#### TEXT EXCERPT
_ _ _ _ _
Question

A wire of length L is hanging from a fixed support. The length changes to L₁ and L₂ when masses 1 kg and 2 kg are suspended respectively from its free end. Then the value of L is equal to :

Options

• `sqrt("L"_1  "L"_2)`

• `("L"_1 +"L"_2)/2`

• 2 L₁ - L₂

• 3L₁ - 2L₂

Answer 1

2 L₁ - L₂

Explanation:

Given: The final length of the wire is L₁ when a mass of 1 kg is attached to it, and L₂ when a load of 2 kg is attached to it.

Let the Young’s modulus of wire material be Y, Then

By Hooke’s Law of elasticity ⇒ `"F"/"A" = "Y"(Δl)/l`

Let area of cross-section of wire be A 

original length of wire = L

Case - I → When 1 kg load is attached to wire change in length = L₁ – L

Using Hooke’s Law

F₁ = mg = 1 × g ⇒ `(1 xx"g")/"A" = "Y" (("L"_1 - "L")/"L")`   ...(1)

Length of wire

(a) in normal condition

(b) When 1 kg mass is suspended

(c) When 2 kg mass is suspended

Case - II → When 2 kg load is attached to wire change in length = L₂ – L

Using Hooke’s Law

F₂ = mg = 2 × g

⇒  `(2 xx"g")/"A" = "Y" (("L"_2 - "L")/"L")`    ...(2)

Dividing equation (1) by (2)

`1/2 = ("L"_1 - "L")/("L"_2 - "L")`

L₂ - L = 2L₁ - 2L

L = 2L₁ - L₂
_ _ _ _ _
#### SUPPLIED ENTRIES

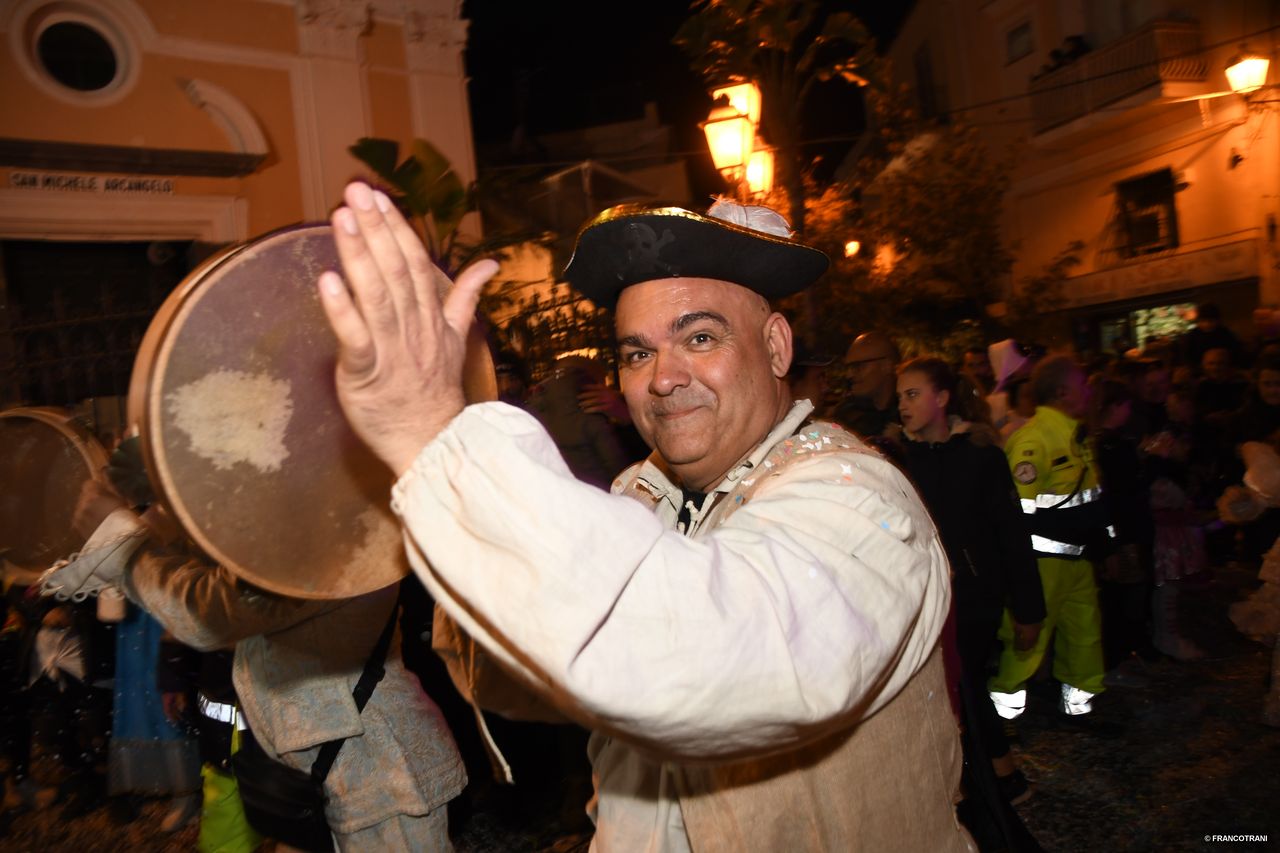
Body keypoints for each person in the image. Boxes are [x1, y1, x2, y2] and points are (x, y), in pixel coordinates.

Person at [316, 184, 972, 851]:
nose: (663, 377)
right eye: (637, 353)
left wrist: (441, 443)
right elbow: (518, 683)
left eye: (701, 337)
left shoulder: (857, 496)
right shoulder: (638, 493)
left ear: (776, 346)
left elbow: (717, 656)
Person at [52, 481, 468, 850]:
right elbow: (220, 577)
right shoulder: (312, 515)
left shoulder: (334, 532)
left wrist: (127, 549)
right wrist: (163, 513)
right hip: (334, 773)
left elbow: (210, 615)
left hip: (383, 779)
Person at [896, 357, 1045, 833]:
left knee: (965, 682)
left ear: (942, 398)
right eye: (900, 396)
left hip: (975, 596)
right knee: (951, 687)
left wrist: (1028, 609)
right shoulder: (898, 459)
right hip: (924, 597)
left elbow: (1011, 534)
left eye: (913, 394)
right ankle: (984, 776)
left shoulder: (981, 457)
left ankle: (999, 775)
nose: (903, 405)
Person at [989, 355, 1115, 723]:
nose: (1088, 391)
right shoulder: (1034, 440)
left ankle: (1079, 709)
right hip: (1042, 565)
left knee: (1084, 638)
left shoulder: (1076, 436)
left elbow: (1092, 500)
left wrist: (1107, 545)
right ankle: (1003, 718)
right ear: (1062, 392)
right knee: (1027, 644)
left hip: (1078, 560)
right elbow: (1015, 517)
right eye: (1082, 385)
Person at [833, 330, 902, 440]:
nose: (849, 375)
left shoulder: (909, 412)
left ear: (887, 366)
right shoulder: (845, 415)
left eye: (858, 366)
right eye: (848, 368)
_ _ _ _ _
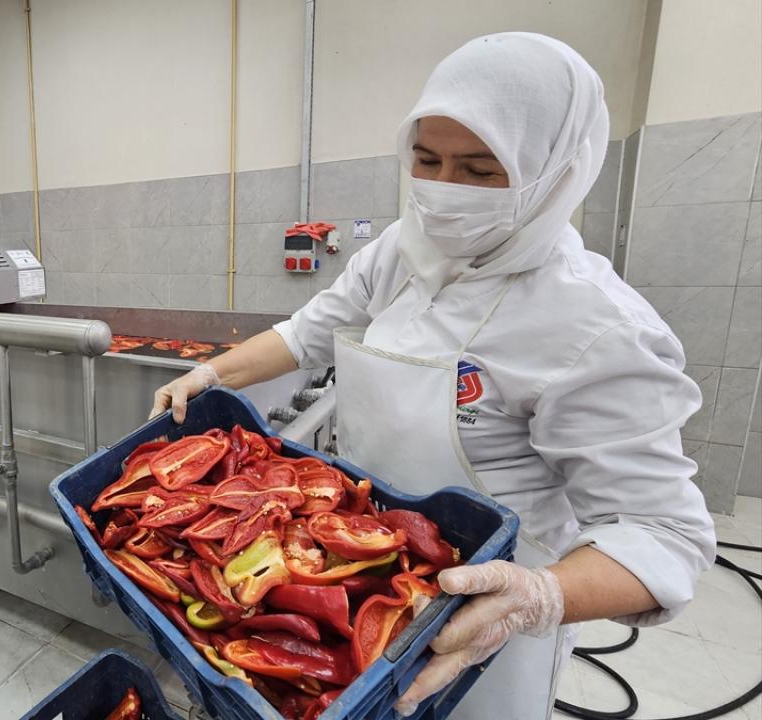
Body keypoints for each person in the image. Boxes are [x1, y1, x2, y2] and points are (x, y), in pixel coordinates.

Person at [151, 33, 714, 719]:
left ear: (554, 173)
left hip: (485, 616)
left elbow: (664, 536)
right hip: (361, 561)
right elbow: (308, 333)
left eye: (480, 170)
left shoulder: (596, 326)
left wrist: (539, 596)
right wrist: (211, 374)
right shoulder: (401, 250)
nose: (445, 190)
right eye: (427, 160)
_ _ _ _ _
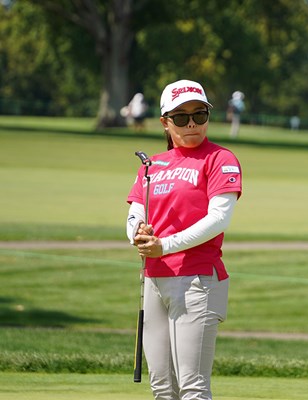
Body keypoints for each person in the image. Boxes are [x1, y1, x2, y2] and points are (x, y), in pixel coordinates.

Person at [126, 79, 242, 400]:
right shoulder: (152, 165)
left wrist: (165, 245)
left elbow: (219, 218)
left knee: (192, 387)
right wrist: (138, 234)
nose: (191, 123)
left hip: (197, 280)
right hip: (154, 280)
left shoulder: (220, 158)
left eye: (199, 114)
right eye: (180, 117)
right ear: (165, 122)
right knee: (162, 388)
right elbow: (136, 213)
_ _ _ _ _
#### WHAT TO WORK ON
Please state which law the physics problem uses to relate the force on the wire to its change in length. The items aren't needed here.

#### ANSWER TO THE PROBLEM
Hooke's Law of elasticity.